Я лежу в постели в соседней комнате и прислушиваюсь к разговору. Звякают ложечки в стаканах, вкусно пахнет свежим чаем. Меня не спрашивают — я еще и не голосовал на выборах в Верховный Совет, только в марте буду.
— Ладно, — говорит наш бригадир Слава Силин (я его недавно встретил в Зеленогорске, он преподает в «Военмехе»). — Ладно… Допустим, с флотом я договорюсь, сниму напряжение. Хотя это непросто. Но за угрозу жизни нашему единственному радиомонтажнику, молодому сотруднику, студенту-заочнику — два ящика водки? Это просто смешно. Парень мог утонуть. Нас бы всех по судам затаскали… Я понимаю еще — три ящика… Два ящика водки и один шампанского! Тогда можно о чем-то говорить, можно предположить, что вы всерьез раскаиваетесь…
Боря Косорыгин (ему багром спину отбили, пока вытаскивали):
— К-хе, к-хе… Етитская сила, даже говорить не могу… А чего ваш студент-заочник по палубе болтался? Сидел бы в мастерской и сочинял свои долбаные интегралы… Нет, поперся… Он вообще, не имел права выходить на палубу, когда проводятся испытания…
Силин (помогавший мне делать контрольные работы по высшей математике):
— Боря, во-первых, интегралы не сочиняют, а берут… Во-вторых, прочитай, что написано в «Правилах проведения приемо-сдаточных испытаний» — кто должен обеспечивать технику безопасности? Три ящика — это чисто символическая плата за ваше разгильдяйство.
Косорыгин (закашливаясь и отхлебывая чай):
— Вот, етитская сила — меня чуть не утопили, и я же виноват… Может, спиртом возьмете? Я его с ванилинчиком и чаем сварю, как в тот раз — коньяк будет, за уши не оттащишь…
Голоса «большевиков»:
— Разумно! Шоколаду принесем. Такой кайф будет!
Силин (непреклонно):
— Пейте этот коньяк сами. Мы чуть человека не потеряли, а вы — спирт с ванилином предлагаете. Стыдно так рассуждать! Спирта и у нас залейся. Нет, только «северное сияние»!
Косорыгин (мрачно):
— Ладно — три, так три… Но с получки.
Чей-то голос из наших:
— И соответственно закуска…
«Большевики» (хором):
— Ну, уж на хрен закуску! Если с закуской — то кайфуем вместе! Печень тресковую мы найдем, а картошка — ваша!
Силин:
— С вашей бригады тресковую печень плюс ящечную селедку. Лучок. Яйца. А бефстроганов с мучным соусом мы сами приготовим. Но мясо вы достаете.

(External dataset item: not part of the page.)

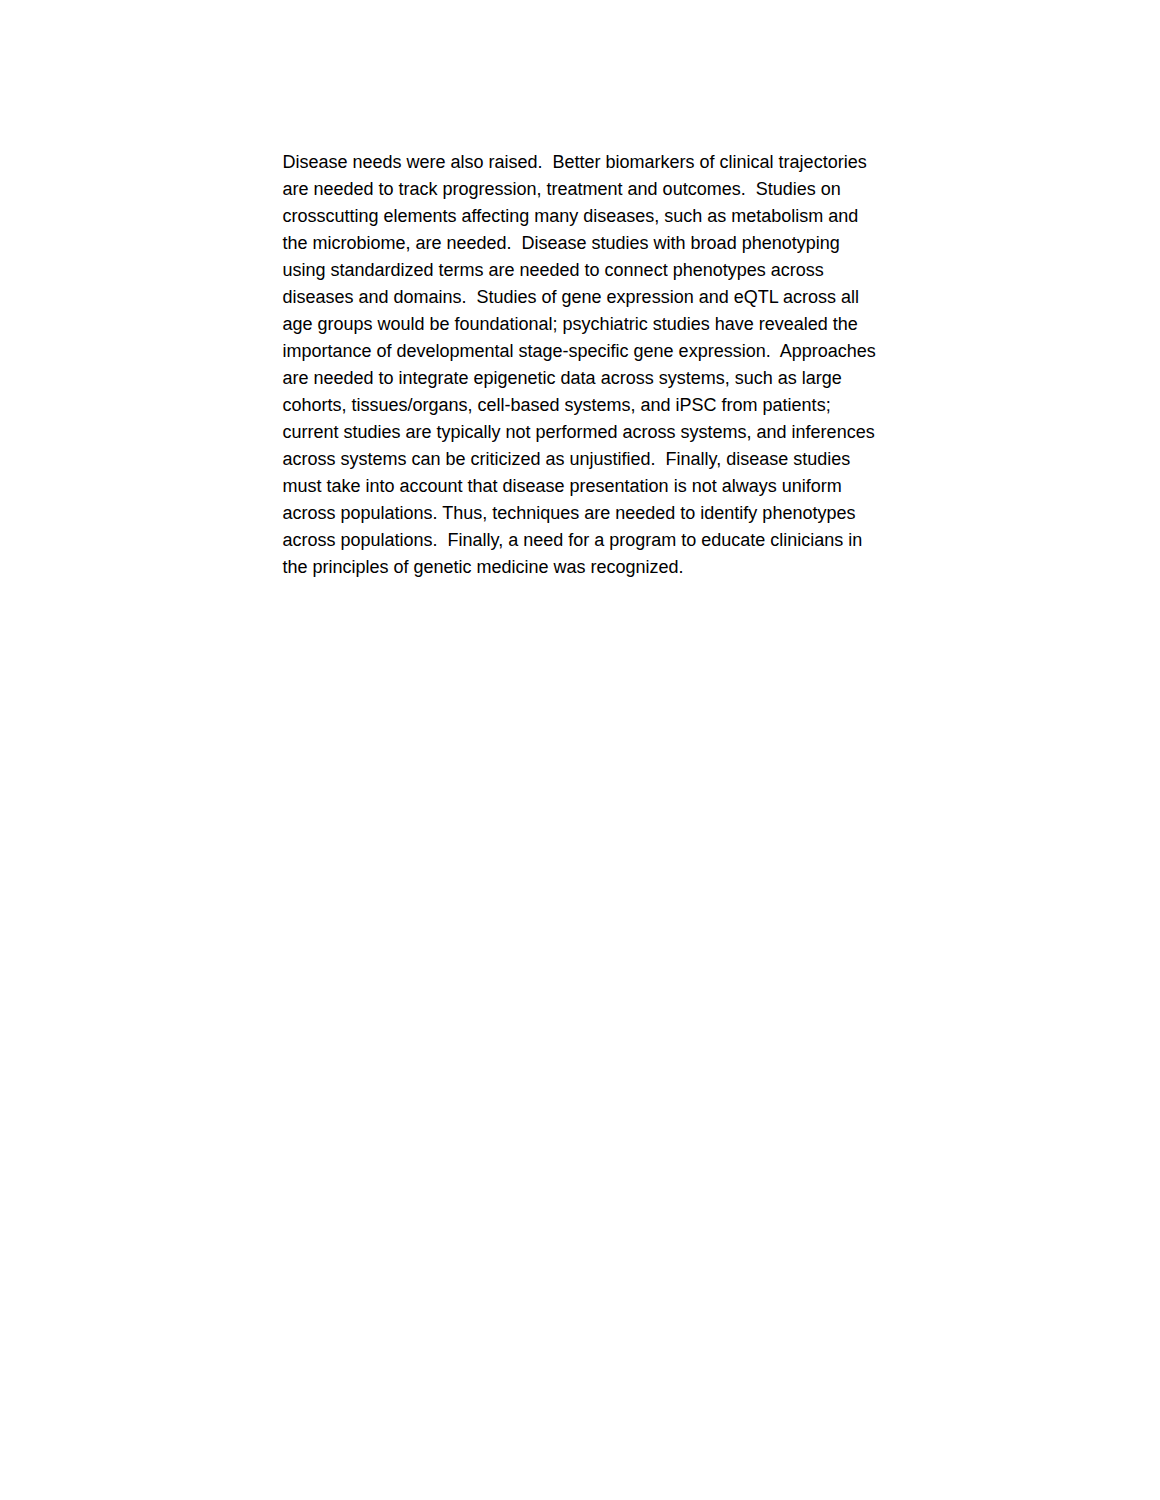Disease needs were also raised. Better biomarkers of clinical trajectories are needed to track progression, treatment and outcomes. Studies on crosscutting elements affecting many diseases, such as metabolism and the microbiome, are needed. Disease studies with broad phenotyping using standardized terms are needed to connect phenotypes across diseases and domains. Studies of gene expression and eQTL across all age groups would be foundational; psychiatric studies have revealed the importance of developmental stage-specific gene expression. Approaches are needed to integrate epigenetic data across systems, such as large cohorts, tissues/organs, cell-based systems, and iPSC from patients; current studies are typically not performed across systems, and inferences across systems can be criticized as unjustified. Finally, disease studies must take into account that disease presentation is not always uniform across populations. Thus, techniques are needed to identify phenotypes across populations. Finally, a need for a program to educate clinicians in the principles of genetic medicine was recognized.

Я кутался в одеяло и думал, что так же дружно и обстоятельно они могли бы готовиться к моим поминкам.
Косорыгин (решительно):
— Ладно, по рукам! Только вы попросите Димку, чтобы он нам срубленный шаэр к кабелю припаял. У нас радиомонтажника нет. А в среду военпреды приезжают. Сами понимаете…
Парторг нашей бригады Лукошкин:
— За шаэр надо договариваться отдельно… Это за скобками основных переговоров. Как бригада решит.
Голоса членов бригады:
— Работать в шахте придется — на морозе…
— Каждая жила — пять квадратов сечения, не меньше…
— Паяльник мощный нужен…
— И техника безопасности.
— Ему надо будет грелки спустить.
Хвостом к одному ЧП прицепилось другое: кабель, который они поленились закрепить на штатное место во время испытаний, как топором перерубило. Но удачно — у самого штепсельного разъема, шаэра. Они прикинули, что кабель поставлен с запасом и менять его не придется — надо только штепсельный разъем на место приладить. Вот теперь меня на эту операцию заочно и подписывали.
Договорились на три ящика, закуску и совместный вечер на нашей территории.
Мы жили в приличных коттеджах на улице Гаджиева, кажется. И наши двери были напротив друг друга. И когда ночным ветром с залива наш вход заносило сугробами, мы звонили «большевикам» по телефону, и они откапывали нас деревянными лопатами. Если ветер надувал с сопок — на утренний мороз с лопатами выбегали мы.
И следующий день вся бригада «большевиков» ходила вокруг меня. «Свитерок надень из верблюжьей шерсти, вот тебе унты новые, у тебя какой размер? Вот тулупчик новый, вот рукавицы из морской авиации — на резиночках, чтоб не уронить. Паяльник тебе нашли на пятьсот ватт, жало и кожух асбестом обмотали, чтобы тепло не уходило. Вот кислота с кисточкой — осторожней, мы тебе ее на пояс привесим. Вот олово проволочное. Вот шильдики на провода с номерами. Шестерку от девятки по точке отличишь. Не перепутай! Видишь, точечка внизу поставлена? (Это механики радиомонтажника учат!) Люльку для спуска в шахту мы тебе придумали — обрати внимание, какая удобная… Ремни страховочные. Две электрические грелки приготовили».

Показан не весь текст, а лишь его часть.